ただし、自己判断での併用は予期せぬトラブルを招く可能性もあるため、必ず医師に相談の上で行いましょう。
ケア方法の選択フロー
状況 | 推奨される選択 |
---|---|
予防・初期の悩み | 育毛剤+生活習慣の見直し |
明らかな薄毛の進行 | 専門クリニックでの診断・治療 |
治療中の補助ケア | 医師に相談の上で育毛剤を併用 |
グローミンとグローリンギガに関するよくある質問
最後に、これら二つの製品について患者さんからよくいただく質問にお答えします。
- 副作用はありますか?
-
グローミンは医薬品であり、男性ホルモンを補充するため、塗布した部分のかぶれや発疹などの皮膚症状が報告されています。

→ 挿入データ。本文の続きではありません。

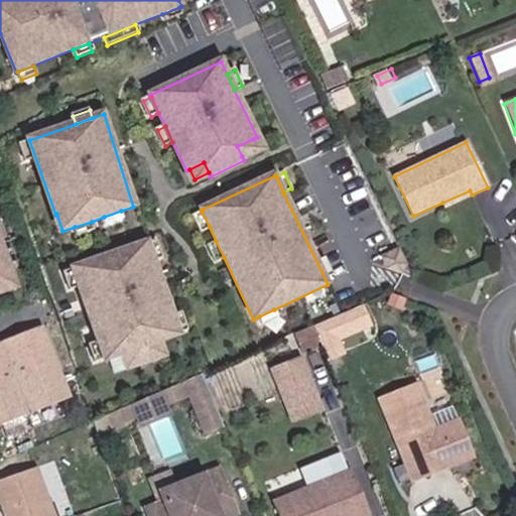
[(444,208),(472,195),(470,190),(442,203),(444,208)]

グローリンギガは医薬部外品であり、重篤な副作用の報告は稀ですが、体質によってはアルコールなどの成分でかゆみやかぶれが起きる可能性があります。
いずれの製品も使用中に異常を感じた場合はすぐに使用を中止し、医師や薬剤師に相談してください。
- どちらの製品から試すべきですか?
-
薄毛の原因によりますが、一般的な抜け毛・薄毛予防や頭皮環境の改善を目的とするのであれば、作用が穏やかで幅広い頭皮悩みに対応するグローリンギガのような医薬部外品の育毛剤から試すのが一般的です。

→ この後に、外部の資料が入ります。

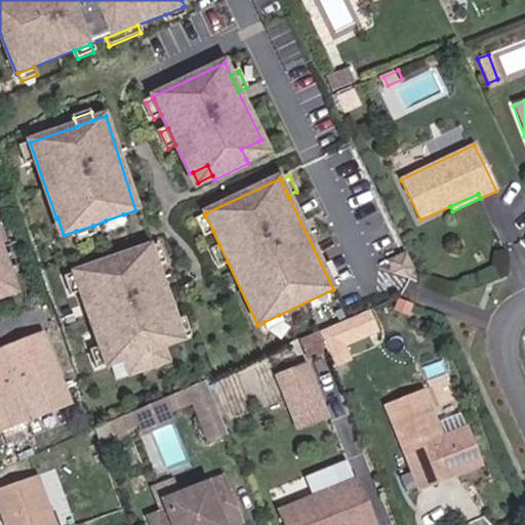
[(126,223),(123,214),(106,220),(109,229),(126,223)]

グローミンは目的が特殊なため、自己判断での使用は慎重に行うべきです。
- 使用をやめるとどうなりますか?
-
いずれの製品も使用を中止すれば、その製品によって得られていた頭皮環境の改善効果や血行促進効果は失われます。
このことにより、元の頭皮の状態に戻り、抜け毛が再び増える可能性があります。育毛ケアは継続することが基本となります。
- AGAの治療中でも使えますか?
-
クリニックでAGAの治療を受けている場合、自己判断でこれらの製品を併用することは避けてください。治療薬との相互作用や、頭皮への過剰な刺激となる可能性があります。
現在行っている治療の効果を正確に判断するためにも、他の製品を使用したい場合は必ず担当の医師に相談し、許可を得てから使用するようにしてください。